- _Estratto selezionato_
--
Il centro di comando dei Savoia
Quando nel 1563 il duca Emanuele Filiberto trasferì la capitale sabauda a Torino, scelse come dimora l'antico Palazzo Vescovile. I lavori per l'attuale residenza reale iniziarono nel 1584 con il duca Carlo Emanuele I. Dal 1645 l'edificio conobbe una grandiosa espansione barocca voluta dalla reggente Cristina di Francia, che affidò agli architetti Castellamonte la creazione degli appartamenti di corte e della maestosa facciata.
Con l'incoronazione a re del duca Vittorio Amedeo II nel 1713, l'architetto di corte Filippo Juvarra integrò questo vasto complesso in un'autentica cabina di comando del potere. Per oltre tre secoli il palazzo è stato la residenza ufficiale dei Savoia. Nel 1861 divenne, seppur per poco, la prima reggia del neonato Regno d'Italia, prima che la capitale si trasferisse a Firenze nel 1864. Con la nascita della Repubblica Italiana nel 1946, la proprietà è infine passata allo Stato.
--
- _Elenco dei dati_
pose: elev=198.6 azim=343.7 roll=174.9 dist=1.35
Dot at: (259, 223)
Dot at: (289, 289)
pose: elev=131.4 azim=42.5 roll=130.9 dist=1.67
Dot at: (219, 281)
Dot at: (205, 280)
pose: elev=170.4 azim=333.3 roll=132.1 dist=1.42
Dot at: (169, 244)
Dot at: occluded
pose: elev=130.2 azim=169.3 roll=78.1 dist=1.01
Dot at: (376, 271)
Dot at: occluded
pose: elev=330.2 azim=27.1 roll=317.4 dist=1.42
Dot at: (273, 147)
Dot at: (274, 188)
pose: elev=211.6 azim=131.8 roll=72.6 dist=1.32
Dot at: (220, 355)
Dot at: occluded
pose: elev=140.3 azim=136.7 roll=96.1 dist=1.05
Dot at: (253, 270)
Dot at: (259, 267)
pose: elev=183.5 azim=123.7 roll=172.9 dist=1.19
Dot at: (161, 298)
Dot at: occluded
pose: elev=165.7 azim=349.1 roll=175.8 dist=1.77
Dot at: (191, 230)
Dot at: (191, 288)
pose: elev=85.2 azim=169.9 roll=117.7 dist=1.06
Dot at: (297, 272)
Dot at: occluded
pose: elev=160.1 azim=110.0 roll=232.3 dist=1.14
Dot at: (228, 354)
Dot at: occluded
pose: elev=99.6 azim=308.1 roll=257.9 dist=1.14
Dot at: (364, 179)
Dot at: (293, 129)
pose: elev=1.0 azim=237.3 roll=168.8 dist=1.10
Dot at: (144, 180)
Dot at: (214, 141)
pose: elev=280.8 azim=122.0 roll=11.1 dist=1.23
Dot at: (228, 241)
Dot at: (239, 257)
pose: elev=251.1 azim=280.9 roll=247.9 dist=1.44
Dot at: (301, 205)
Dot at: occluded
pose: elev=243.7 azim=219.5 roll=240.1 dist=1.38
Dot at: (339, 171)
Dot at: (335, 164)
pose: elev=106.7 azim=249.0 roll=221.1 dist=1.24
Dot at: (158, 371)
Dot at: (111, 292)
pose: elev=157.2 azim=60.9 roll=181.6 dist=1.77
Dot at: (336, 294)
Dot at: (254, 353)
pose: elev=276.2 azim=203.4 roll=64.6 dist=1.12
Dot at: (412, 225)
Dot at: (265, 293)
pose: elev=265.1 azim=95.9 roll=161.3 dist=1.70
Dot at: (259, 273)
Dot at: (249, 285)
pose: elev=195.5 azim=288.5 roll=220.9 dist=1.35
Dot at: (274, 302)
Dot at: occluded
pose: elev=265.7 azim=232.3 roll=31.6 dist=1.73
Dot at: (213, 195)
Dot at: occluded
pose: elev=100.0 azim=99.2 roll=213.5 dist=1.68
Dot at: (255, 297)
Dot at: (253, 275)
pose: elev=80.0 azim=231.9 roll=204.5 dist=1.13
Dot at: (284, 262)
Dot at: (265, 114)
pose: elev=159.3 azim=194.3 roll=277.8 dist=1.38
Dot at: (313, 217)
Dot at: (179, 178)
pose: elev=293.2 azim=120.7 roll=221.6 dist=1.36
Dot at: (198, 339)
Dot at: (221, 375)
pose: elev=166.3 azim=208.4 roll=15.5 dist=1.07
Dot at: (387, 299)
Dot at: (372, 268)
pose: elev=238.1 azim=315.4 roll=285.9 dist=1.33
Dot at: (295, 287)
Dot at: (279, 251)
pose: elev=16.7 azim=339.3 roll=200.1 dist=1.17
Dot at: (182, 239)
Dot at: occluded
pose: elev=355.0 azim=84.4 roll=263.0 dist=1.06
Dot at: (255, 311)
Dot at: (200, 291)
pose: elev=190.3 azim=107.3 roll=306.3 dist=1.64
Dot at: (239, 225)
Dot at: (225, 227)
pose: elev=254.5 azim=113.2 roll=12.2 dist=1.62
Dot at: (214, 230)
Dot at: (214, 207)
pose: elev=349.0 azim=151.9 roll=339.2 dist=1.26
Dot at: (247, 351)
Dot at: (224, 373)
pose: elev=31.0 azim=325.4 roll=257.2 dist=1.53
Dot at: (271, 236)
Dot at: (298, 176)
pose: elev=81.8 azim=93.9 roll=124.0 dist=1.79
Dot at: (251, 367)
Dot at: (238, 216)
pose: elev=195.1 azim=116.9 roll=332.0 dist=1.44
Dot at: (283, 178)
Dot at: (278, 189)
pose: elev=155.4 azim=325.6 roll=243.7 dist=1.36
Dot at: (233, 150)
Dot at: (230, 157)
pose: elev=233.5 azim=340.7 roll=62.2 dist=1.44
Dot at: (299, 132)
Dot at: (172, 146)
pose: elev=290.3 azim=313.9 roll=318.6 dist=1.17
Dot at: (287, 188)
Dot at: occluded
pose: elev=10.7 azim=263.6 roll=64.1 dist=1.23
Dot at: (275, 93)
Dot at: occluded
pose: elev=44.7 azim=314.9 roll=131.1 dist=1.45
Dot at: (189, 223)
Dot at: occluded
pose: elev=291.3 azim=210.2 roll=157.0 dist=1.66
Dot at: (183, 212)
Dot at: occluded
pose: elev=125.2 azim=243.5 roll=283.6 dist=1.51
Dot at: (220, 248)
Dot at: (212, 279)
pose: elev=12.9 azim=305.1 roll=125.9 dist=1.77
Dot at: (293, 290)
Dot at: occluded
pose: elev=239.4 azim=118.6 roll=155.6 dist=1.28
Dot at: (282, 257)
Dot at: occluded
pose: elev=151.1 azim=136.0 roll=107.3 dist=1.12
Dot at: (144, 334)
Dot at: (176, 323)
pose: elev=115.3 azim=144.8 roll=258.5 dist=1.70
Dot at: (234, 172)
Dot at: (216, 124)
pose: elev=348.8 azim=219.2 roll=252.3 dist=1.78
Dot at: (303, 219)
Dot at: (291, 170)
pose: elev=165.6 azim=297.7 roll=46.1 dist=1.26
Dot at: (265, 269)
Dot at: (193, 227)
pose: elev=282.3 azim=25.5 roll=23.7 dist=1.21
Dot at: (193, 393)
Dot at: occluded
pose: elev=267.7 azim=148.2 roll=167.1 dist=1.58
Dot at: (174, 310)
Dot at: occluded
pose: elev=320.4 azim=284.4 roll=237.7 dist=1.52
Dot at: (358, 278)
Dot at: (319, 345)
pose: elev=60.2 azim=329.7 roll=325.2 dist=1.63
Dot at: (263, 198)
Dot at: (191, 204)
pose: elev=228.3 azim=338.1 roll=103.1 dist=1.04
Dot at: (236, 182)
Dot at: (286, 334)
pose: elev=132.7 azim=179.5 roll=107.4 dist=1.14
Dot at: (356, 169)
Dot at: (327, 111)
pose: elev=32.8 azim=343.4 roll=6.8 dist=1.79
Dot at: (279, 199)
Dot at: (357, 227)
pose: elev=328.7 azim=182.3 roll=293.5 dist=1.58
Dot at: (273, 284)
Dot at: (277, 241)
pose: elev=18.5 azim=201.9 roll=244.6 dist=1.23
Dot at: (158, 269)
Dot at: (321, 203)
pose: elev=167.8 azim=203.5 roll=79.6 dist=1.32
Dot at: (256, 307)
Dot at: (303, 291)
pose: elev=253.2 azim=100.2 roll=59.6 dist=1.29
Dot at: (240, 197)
--
- _Compiti_
[1] Indichi se ciascuna delle seguenti affermazioni concorda con l'estratto sul palazzo dei Savoia, rispondendo sì o no e citando testualmente le parole decisive: (a) i lavori per l'attuale residenza reale iniziarono nel 1584 sotto Carlo Emanuele I; (b) la capitale si trasferì a Firenze nel 1861; (c) Filippo Juvarra era l'architetto di corte.
[2] Secondo l'estratto sul palazzo dei Savoia, a chi affidò la reggente Cristina di Francia la creazione degli appartamenti di corte e della facciata?
[3] Prosegua l'estratto sul palazzo dei Savoia a partire dall'ultima frase riportata.

- _Risposte_
[1]
(a) Sì: «I lavori per l'attuale residenza reale iniziarono nel 1584 con il duca Carlo Emanuele I.»
(b) No: «prima che la capitale si trasferisse a Firenze nel 1864.»
(c) Sì: «l'architetto di corte Filippo Juvarra»

[2] Agli architetti Castellamonte.

[3]
Architettura e appartamenti reali
Gli interni raccontano secoli di evoluzione artistica, fondendo massicci intagli in legno dorato, stucchi elaborati e grandiose allegorie dipinte sui soffitti da maestri come Jan Miel e Daniel Seiter. Negli anni Trenta e Quaranta dell'Ottocento, re Carlo Alberto promosse importanti rinnovamenti neoclassici sotto la guida dell'architetto Pelagio Palagi.
Gli appartamenti reali sorprendono per i loro netti contrasti visivi, dall'austera imponenza del Salone degli Svizzeri alla Sala del Trono, avvolta in parati di seta rossa e oro. Nel salone da ballo ottocentesco, enormi lampadari in cristallo di Boemia si riflettono sui pavimenti in parquet e sugli specchi con cornici in bronzo.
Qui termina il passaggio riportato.